Tuesday, 1 July 2014

Brent eases towards $112 on Libya; lingering supply fears stem losses

Brent futures slipped towards $112 a barrel on Wednesday as Libyan rebels agreed to reopen two oil terminals, but lingering worries over the threat of a sudden worsening in the Iraq crisis stemmed further losses.

The European benchmark dropped for a third day to trade near its lowest in nearly three weeks, but limited spare production capacity amid an improving demand outlook in China and the United States should help underpin prices.

Brent crude had eased 12 cents to $112.17 a barrel by 0311 GMT, after its lowest settlement since June 11. U.S. oil added 4 cents to $105.38, after also recording its lowest ending since June 11.

"We are looking at sideways movement in oil. The situation in the Middle East won't allow prices to go down," said Tony Nunan, oil risk manager at Mitsubishi Corp in Tokyo.

"The summer driving season is getting underway in the United States and China isn't falling off the cliff."

Libyan rebels blockading key eastern oil ports have agreed to reopen the remaining two terminals at Es Sider and Ras Lanuf. Since last summer, the port seizures have crippled Libya's oil industry.

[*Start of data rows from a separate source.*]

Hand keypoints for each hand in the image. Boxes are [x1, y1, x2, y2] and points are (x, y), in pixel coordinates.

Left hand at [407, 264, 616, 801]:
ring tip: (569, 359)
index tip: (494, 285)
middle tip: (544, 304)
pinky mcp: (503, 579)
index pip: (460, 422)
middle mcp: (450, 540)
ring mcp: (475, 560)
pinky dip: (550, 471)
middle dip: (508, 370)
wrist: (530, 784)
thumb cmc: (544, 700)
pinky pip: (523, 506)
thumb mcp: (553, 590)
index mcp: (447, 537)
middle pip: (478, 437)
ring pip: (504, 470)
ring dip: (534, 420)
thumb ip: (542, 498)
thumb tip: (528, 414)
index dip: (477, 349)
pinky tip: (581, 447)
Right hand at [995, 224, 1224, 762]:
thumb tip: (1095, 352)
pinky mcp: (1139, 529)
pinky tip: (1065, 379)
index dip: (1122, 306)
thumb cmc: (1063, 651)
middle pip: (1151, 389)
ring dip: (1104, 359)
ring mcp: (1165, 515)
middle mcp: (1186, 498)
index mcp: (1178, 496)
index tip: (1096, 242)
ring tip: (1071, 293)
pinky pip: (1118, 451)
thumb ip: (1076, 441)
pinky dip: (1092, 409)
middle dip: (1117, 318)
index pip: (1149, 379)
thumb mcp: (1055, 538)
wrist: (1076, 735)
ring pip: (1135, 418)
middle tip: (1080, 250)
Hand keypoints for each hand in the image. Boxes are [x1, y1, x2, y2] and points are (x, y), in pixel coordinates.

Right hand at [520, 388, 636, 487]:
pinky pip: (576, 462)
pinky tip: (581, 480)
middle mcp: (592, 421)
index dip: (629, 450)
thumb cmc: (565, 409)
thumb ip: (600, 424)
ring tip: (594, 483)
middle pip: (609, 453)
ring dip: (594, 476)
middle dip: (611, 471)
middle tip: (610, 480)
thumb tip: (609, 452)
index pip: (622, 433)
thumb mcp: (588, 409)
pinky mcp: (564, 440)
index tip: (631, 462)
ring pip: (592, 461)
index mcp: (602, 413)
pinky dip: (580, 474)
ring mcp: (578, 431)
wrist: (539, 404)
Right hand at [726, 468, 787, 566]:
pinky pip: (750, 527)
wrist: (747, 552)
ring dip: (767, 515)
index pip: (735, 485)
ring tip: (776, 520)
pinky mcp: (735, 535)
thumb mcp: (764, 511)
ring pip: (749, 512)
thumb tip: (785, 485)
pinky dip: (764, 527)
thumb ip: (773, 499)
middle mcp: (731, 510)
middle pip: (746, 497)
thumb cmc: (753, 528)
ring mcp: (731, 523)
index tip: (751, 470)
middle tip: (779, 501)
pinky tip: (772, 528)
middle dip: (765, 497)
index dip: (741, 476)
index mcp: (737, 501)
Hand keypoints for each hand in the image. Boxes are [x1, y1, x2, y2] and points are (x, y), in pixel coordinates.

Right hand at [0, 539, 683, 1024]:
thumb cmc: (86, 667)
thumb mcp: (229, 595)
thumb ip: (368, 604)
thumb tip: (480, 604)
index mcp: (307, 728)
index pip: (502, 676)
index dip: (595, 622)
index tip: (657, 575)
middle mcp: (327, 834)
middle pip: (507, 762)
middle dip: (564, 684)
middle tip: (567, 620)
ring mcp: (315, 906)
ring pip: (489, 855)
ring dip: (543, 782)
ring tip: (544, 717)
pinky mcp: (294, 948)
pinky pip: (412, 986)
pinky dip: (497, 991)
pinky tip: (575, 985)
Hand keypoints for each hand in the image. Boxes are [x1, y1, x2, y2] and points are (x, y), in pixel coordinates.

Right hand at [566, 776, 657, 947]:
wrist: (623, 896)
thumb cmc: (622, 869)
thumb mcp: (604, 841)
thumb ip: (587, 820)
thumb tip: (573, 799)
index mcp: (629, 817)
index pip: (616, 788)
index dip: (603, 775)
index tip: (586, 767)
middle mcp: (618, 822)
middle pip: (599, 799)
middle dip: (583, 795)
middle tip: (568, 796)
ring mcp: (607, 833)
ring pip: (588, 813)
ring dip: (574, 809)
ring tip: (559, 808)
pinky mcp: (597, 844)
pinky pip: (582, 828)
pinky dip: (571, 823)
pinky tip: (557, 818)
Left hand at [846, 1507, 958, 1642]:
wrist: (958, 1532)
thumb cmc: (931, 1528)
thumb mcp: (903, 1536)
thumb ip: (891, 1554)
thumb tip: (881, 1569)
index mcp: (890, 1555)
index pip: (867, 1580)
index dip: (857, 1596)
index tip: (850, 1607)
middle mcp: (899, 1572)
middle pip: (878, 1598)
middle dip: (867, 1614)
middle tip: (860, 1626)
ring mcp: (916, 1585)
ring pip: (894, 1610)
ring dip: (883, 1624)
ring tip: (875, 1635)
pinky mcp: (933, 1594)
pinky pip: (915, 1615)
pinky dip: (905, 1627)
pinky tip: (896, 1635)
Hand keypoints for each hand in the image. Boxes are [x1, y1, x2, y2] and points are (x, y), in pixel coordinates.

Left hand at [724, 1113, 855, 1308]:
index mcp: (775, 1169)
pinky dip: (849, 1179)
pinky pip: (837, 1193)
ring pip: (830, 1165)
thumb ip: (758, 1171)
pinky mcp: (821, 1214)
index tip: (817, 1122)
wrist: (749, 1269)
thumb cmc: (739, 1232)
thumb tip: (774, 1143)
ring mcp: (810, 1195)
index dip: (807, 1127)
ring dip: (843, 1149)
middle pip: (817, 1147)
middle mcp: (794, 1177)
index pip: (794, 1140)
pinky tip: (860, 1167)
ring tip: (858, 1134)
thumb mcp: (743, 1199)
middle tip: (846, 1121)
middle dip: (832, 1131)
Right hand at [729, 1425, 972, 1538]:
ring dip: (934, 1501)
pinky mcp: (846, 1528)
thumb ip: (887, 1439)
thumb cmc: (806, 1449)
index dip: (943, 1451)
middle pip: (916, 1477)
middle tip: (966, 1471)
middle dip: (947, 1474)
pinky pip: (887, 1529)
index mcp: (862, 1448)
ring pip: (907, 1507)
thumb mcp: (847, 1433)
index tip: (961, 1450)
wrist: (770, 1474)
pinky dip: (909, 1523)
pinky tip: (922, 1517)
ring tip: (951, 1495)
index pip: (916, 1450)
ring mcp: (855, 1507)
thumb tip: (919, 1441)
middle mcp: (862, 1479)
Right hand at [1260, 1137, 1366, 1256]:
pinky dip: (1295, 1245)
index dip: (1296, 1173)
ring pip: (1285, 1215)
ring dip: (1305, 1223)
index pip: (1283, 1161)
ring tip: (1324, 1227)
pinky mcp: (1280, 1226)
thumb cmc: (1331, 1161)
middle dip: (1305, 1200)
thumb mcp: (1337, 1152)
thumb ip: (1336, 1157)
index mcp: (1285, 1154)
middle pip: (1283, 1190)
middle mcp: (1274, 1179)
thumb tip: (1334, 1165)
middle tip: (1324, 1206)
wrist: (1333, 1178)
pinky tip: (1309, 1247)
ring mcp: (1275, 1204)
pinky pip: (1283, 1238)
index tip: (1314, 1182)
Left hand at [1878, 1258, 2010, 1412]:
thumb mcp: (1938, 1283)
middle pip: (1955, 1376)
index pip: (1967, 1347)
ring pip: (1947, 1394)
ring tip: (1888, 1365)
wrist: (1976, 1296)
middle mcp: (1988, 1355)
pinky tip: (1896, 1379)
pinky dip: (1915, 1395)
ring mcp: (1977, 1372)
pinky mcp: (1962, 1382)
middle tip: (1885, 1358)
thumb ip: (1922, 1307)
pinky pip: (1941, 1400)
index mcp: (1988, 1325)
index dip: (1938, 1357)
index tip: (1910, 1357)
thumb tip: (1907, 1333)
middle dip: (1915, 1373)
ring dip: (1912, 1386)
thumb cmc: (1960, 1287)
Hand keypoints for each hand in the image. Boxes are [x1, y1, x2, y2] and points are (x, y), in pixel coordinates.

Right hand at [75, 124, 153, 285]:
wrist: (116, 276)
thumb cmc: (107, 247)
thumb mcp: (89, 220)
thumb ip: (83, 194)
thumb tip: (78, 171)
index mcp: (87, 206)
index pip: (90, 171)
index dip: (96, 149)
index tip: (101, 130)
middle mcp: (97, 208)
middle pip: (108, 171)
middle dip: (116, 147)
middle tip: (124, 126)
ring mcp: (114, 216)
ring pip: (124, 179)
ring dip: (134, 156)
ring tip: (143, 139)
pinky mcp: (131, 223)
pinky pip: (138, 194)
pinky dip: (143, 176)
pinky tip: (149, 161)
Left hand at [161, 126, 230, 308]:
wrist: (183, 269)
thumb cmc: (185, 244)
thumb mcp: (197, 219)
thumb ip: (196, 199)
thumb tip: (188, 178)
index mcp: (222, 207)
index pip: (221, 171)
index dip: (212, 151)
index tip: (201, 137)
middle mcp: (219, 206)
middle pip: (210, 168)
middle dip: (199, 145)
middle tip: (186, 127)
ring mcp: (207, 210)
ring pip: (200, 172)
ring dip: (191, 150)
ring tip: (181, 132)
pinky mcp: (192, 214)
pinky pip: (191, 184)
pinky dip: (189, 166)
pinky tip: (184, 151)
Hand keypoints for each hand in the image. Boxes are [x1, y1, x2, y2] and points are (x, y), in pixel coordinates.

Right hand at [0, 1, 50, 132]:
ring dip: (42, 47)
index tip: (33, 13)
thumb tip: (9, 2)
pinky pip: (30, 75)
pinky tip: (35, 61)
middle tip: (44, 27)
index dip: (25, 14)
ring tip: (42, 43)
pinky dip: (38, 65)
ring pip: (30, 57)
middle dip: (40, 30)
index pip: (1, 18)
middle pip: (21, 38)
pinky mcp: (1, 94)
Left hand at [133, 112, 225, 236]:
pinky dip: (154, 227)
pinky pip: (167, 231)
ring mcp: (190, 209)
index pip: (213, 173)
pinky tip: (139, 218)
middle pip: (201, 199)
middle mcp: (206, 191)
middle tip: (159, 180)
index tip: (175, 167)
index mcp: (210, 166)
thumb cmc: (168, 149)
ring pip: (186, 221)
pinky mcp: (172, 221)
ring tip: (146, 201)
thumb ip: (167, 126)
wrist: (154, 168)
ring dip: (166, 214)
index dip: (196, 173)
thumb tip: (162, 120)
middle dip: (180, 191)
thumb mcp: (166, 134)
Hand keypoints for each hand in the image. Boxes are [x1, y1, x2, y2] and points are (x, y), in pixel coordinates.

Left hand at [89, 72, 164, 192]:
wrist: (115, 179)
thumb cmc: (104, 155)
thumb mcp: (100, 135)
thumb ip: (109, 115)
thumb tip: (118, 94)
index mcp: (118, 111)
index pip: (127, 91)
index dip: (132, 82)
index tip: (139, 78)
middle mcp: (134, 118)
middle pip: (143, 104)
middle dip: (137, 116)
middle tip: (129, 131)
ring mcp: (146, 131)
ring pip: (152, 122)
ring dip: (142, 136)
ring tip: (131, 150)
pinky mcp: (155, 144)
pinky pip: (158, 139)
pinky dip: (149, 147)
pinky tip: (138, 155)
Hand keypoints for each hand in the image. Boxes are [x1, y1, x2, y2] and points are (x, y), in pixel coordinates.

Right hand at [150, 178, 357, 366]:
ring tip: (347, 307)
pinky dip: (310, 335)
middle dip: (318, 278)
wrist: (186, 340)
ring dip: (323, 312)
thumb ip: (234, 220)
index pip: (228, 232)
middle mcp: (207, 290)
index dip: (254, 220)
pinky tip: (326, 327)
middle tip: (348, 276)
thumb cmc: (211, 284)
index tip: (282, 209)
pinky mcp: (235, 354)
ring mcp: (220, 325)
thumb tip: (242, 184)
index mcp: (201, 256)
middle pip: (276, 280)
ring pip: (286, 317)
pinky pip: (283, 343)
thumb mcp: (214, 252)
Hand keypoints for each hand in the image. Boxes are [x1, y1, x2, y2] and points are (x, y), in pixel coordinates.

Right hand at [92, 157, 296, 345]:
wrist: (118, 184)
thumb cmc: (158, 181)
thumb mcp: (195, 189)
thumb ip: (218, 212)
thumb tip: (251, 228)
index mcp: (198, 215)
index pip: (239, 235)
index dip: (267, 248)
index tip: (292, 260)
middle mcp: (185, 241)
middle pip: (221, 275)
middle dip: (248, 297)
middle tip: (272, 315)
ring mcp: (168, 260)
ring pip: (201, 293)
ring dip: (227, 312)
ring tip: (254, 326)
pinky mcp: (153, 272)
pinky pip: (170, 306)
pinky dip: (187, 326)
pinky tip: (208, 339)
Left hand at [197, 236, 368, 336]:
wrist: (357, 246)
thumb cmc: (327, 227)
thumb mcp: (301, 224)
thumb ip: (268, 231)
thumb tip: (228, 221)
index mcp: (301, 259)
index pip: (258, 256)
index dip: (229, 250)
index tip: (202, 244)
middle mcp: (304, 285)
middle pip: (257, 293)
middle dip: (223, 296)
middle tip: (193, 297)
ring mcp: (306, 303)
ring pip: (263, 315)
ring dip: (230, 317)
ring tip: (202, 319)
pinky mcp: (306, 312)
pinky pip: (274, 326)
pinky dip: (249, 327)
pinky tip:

If fulfilled, the deal would bring back around 500,000 barrels per day (bpd) of crude oil export capacity.
The overarching supply risks from Iraq and other key producers such as Nigeria amid a healthier demand picture look set to place the U.S. benchmark "firmly in the $100 camp", said Nunana.

Prior to Iraq conflict, Nunan assessed the fair value of the contract at around the $90-level. Brent is likely to similarly remain supported, he said.


Sunnis and Kurds walked out of the first session of Iraq's new parliament after Shi'ites failed to name a prime minister to replace Nuri al-Maliki, dimming any prospect of an early national unity government to save Iraq from collapse.

GOING SPARE?

Prices have also been supported on worries of limited spare capacity to make up for any major loss in shipments. The world's unused spare oil production capacity would struggle to cover for another big outage, industry officials and analysts say, increasing the chance governments may tap strategic reserves should Iraq's southern exports be disrupted.
U.S. crude stocks fell by 876,000 barrels in the week to June 27 to 381.7 million, compared with expectations for a decrease of 2.2 million barrels, data from industry group the American Petroleum Institute showed on Tuesday.

Gasoline stocks dropped by 407,000 barrels versus forecasts of a 400,000-barrel gain. Distillate fuels stockpiles, which include diesel and heating oil, rose by 4.4 million barrels, against expectations of a 800,000-barrel gain, it said.

Investors are now awaiting official data from the Energy Information Administration (EIA) due later in the day to gauge the country's demand outlook.